Graduation Date

Spring 5-8-2021

Document Type

Thesis

Degree Name

Master of Science (MS)

Programs

Emergency Preparedness

First Advisor

Dr. Sharon Medcalf

Second Advisor

Rachel E. Lookadoo, JD

Third Advisor

Keith F. Hansen, MBA

Abstract

To date, there have been over 2.7 million deaths and more than 126 million cases attributed to the COVID-19 pandemic (JHU, 2021). This pandemic has affected nearly every aspect of daily life. Among those impacted are U.S. firefighters, as they provide many services beyond simply extinguishing structure fires and are frequently dual certified as emergency medical technicians. Many of the victims of this pandemic have relied on first responders to provide them with emergency medical care and hospital transport.

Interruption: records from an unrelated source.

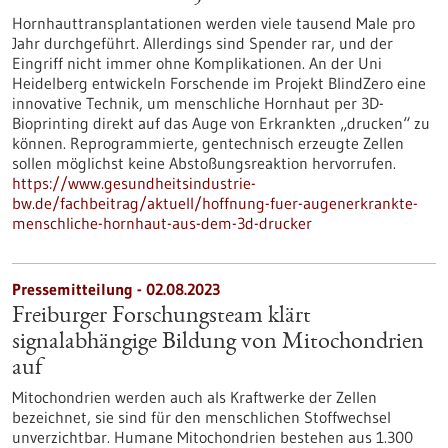
Hornhauttransplantationen werden viele tausend Male pro
Jahr durchgeführt. Allerdings sind Spender rar, und der
Eingriff nicht immer ohne Komplikationen. An der Uni
Heidelberg entwickeln Forschende im Projekt BlindZero eine
innovative Technik, um menschliche Hornhaut per 3D-
Bioprinting direkt auf das Auge von Erkrankten „drucken“ zu
können. Reprogrammierte, gentechnisch erzeugte Zellen
sollen möglichst keine Abstoßungsreaktion hervorrufen.
https://www.gesundheitsindustrie-
bw.de/fachbeitrag/aktuell/hoffnung-fuer-augenerkrankte-
menschliche-hornhaut-aus-dem-3d-drucker
Pressemitteilung - 02.08.2023
Freiburger Forschungsteam klärt
signalabhängige Bildung von Mitochondrien
auf
Mitochondrien werden auch als Kraftwerke der Zellen
bezeichnet, sie sind für den menschlichen Stoffwechsel
unverzichtbar. Humane Mitochondrien bestehen aus 1.300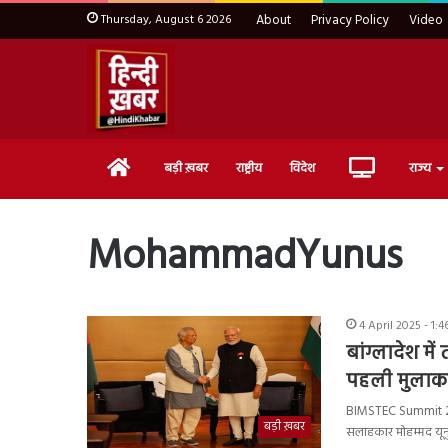
Thursday, August 6 2026
About
Privacy Policy
Video
Home
Live
बड़ी ख़बर
राष्ट्रीय
विदेश
राज्य
TV
MohammadYunus
4 April 2025 - 1:
बांग्लादेश म
पहली मुलाकात,
BIMSTEC Summit 2025 :
बड़ी ख़बर
सलाहकार मोहम्मद यू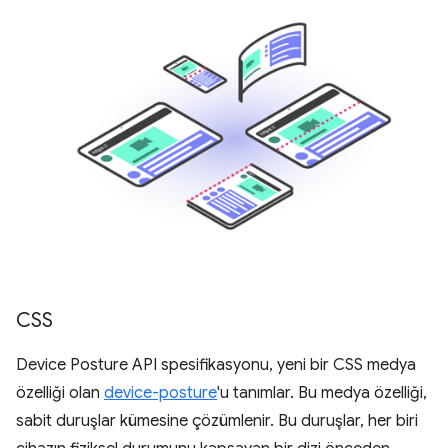
CSS
Device Posture API spesifikasyonu, yeni bir CSS medya
özelliği olan
device-posture
'u tanımlar. Bu medya özelliği,
sabit duruşlar kümesine çözümlenir. Bu duruşlar, her biri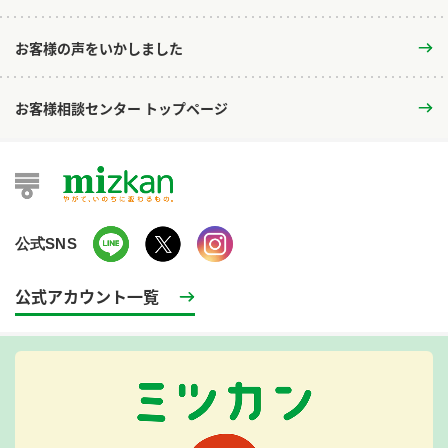
お客様の声をいかしました
お客様相談センター トップページ
公式SNS
公式アカウント一覧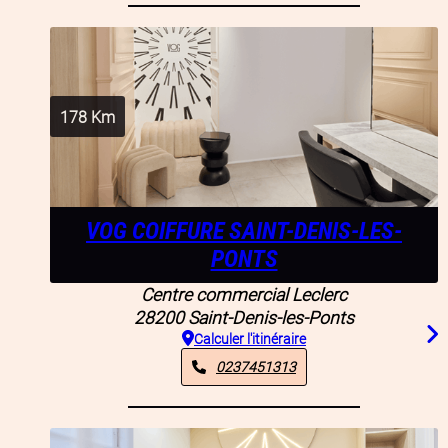
178
Km
VOG COIFFURE SAINT-DENIS-LES-
PONTS
Centre commercial Leclerc
28200
Saint-Denis-les-Ponts
Calculer l'itinéraire
0237451313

When caring for these infected patients, firefighters have an increased risk of exposure and must be provided with adequate resources and guidance on how to best protect themselves. To assess the COVID-19 pandemic plans utilized by U.S. fire departments, this study performed a qualitative review of COVID-19 pandemic plans from metropolitan fire departments across the nation. The fire department policies were compared to the 117 recommendations established by national and international authorities on COVID-19. Analysis of the fire department COVID-19 plans revealed 29 recommendations that were followed by all agencies reviewed, 72 recommendations that were intermittently acknowledged, and 16 recommendations that were included in no fire departments plans. The study also identified unique practices in the COVID-19 infection prevention and control plans reviewed.